A painting student works on an exhibition piece in the Crawford Art Studios in preparation for the 2024 Senior Exhibition in the Joan Dignam Schmaltz Gallery of Art at the Paul J. Schupf Art Center. (Photo by Ashley L. Conti)

Colby students got into the act, as well. For the first time, student artists in the senior art show exhibited their capstone projects off campus in the Joan Dignam Schmaltz Gallery of Art at the Colby Museum’s satellite gallery in the Paul J. Schupf Art Center in downtown Waterville. On campus, dozens more turned out for IN TANDEM: The Unconventional Fashion Experience, a Lyons Arts Lab-sponsored event that packed roughly 170 audience members and 45 collaborators into Studio 2 of the Gordon Center on a Saturday evening just before exams. For the fall production of Break, Burn, Build, the Department of Performance, Theater, and Dance presented a riveting, breath-catching production of dramatic and movement pieces that captivated audiences and accented the creative and technical capabilities of Studio 2 with striking lighting and dynamic seating that integrated audience members and the performers. And, several students represented the Art Department at a prestigious Boston printmaking competition, and some won awards for their work. 

Connection to community and a feeling of belonging were at the heart of Of This Place, performed at the Gordon Center for Creative and Performing Arts. (Photo by Melissa Blackall Photography)
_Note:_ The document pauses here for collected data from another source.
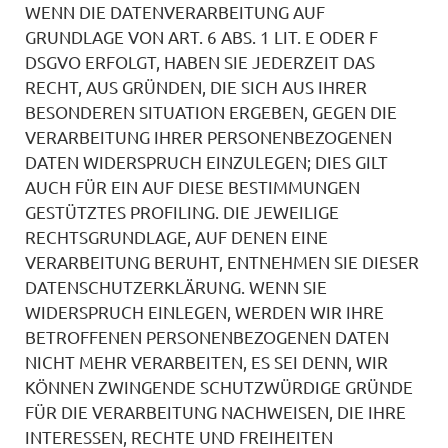
WENN DIE DATENVERARBEITUNG AUF
GRUNDLAGE VON ART. 6 ABS. 1 LIT. E ODER F
DSGVO ERFOLGT, HABEN SIE JEDERZEIT DAS
RECHT, AUS GRÜNDEN, DIE SICH AUS IHRER
BESONDEREN SITUATION ERGEBEN, GEGEN DIE
VERARBEITUNG IHRER PERSONENBEZOGENEN
DATEN WIDERSPRUCH EINZULEGEN; DIES GILT
AUCH FÜR EIN AUF DIESE BESTIMMUNGEN
GESTÜTZTES PROFILING. DIE JEWEILIGE
RECHTSGRUNDLAGE, AUF DENEN EINE
VERARBEITUNG BERUHT, ENTNEHMEN SIE DIESER
DATENSCHUTZERKLÄRUNG. WENN SIE
WIDERSPRUCH EINLEGEN, WERDEN WIR IHRE
BETROFFENEN PERSONENBEZOGENEN DATEN
NICHT MEHR VERARBEITEN, ES SEI DENN, WIR
KÖNNEN ZWINGENDE SCHUTZWÜRDIGE GRÜNDE
FÜR DIE VERARBEITUNG NACHWEISEN, DIE IHRE
INTERESSEN, RECHTE UND FREIHEITEN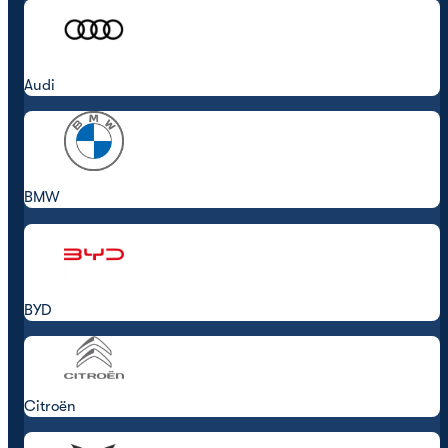
Audi
BMW
BYD
Citroën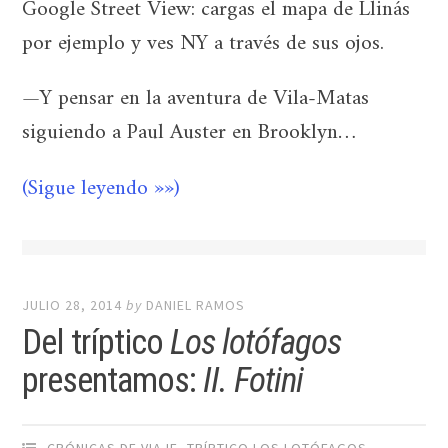
Google Street View: cargas el mapa de Llinás
por ejemplo y ves NY a través de sus ojos.
—Y pensar en la aventura de Vila-Matas
siguiendo a Paul Auster en Brooklyn…
(Sigue leyendo »»)
JULIO 28, 2014
by
DANIEL RAMOS
Del tríptico
Los lotófagos
presentamos:
II. Fotini
CRÓNICAS DE VIAJE
,
TRÍPTICO LOS LOTÓFAGOS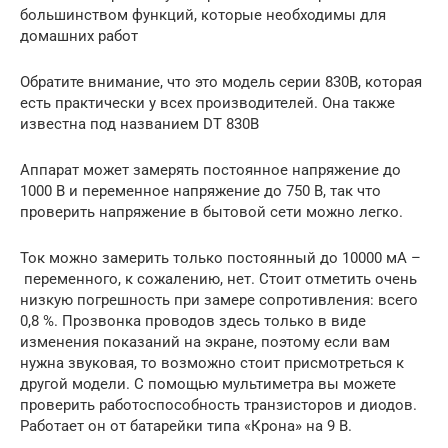
большинством функций, которые необходимы для
домашних работ
Обратите внимание, что это модель серии 830В, которая
есть практически у всех производителей. Она также
известна под названием DT 830В
Аппарат может замерять постоянное напряжение до
1000 В и переменное напряжение до 750 В, так что
проверить напряжение в бытовой сети можно легко.
Ток можно замерить только постоянный до 10000 мА –
переменного, к сожалению, нет. Стоит отметить очень
низкую погрешность при замере сопротивления: всего
0,8 %. Прозвонка проводов здесь только в виде
изменения показаний на экране, поэтому если вам
нужна звуковая, то возможно стоит присмотреться к
другой модели. С помощью мультиметра вы можете
проверить работоспособность транзисторов и диодов.
Работает он от батарейки типа «Крона» на 9 В.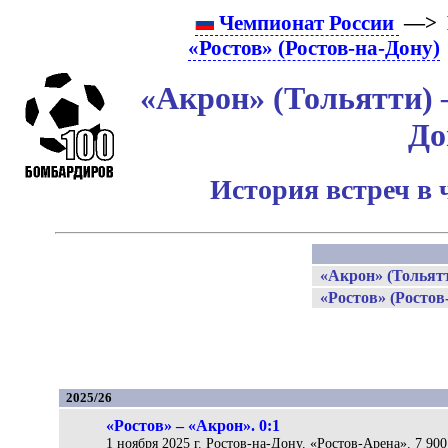
Чемпионат России
—> 
«Ростов» (Ростов-на-Дону)
«Акрон» (Тольятти) –
До
История встреч в 
«Акрон» (Тольят
«Ростов» (Ростов
2025/26
«Ростов» – «Акрон». 0:1
1 ноября 2025 г. Ростов-на-Дону. «Ростов-Арена». 7 900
At the core of all of Colby’s arts activities is community. At no time was the connection to the community more direct than in Of This Place, a multilayered performance piece that premiered at the Gordon Center in February. Organized and directed by Visiting Assistant Professor of Performance, Theater, and Dance Matthew Cumbie, the project featured performers from Colby and the community and collected stories of Colby, Waterville, and the people who have shaped the communities, past and present. With a team of artistic collaborators, he wove the stories into a sweeping performance integrating dance, storytelling, projection, original music, and theatrical design elements.

“I hope that the questions we’re asking continue to evolve and grow as we all grow in time together,” he said. “That this is a process that we can continue to return to, explore, critique, and celebrate what it means to be here.”